Brief -
Each line that holds the word "Example" counts once; give the total for the records below and nothing else.

Input data -
***

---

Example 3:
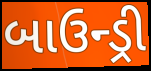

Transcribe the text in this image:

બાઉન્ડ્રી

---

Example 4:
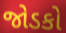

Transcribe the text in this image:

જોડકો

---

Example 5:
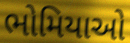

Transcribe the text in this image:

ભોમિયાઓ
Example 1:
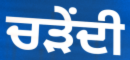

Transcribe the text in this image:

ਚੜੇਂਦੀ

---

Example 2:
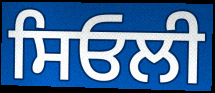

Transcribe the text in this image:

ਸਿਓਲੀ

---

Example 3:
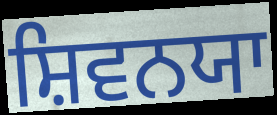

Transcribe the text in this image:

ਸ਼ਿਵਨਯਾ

***

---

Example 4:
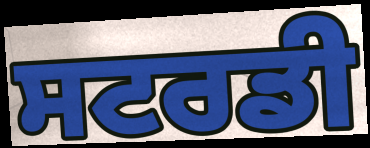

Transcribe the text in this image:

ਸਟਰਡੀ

***

Exercise response -
7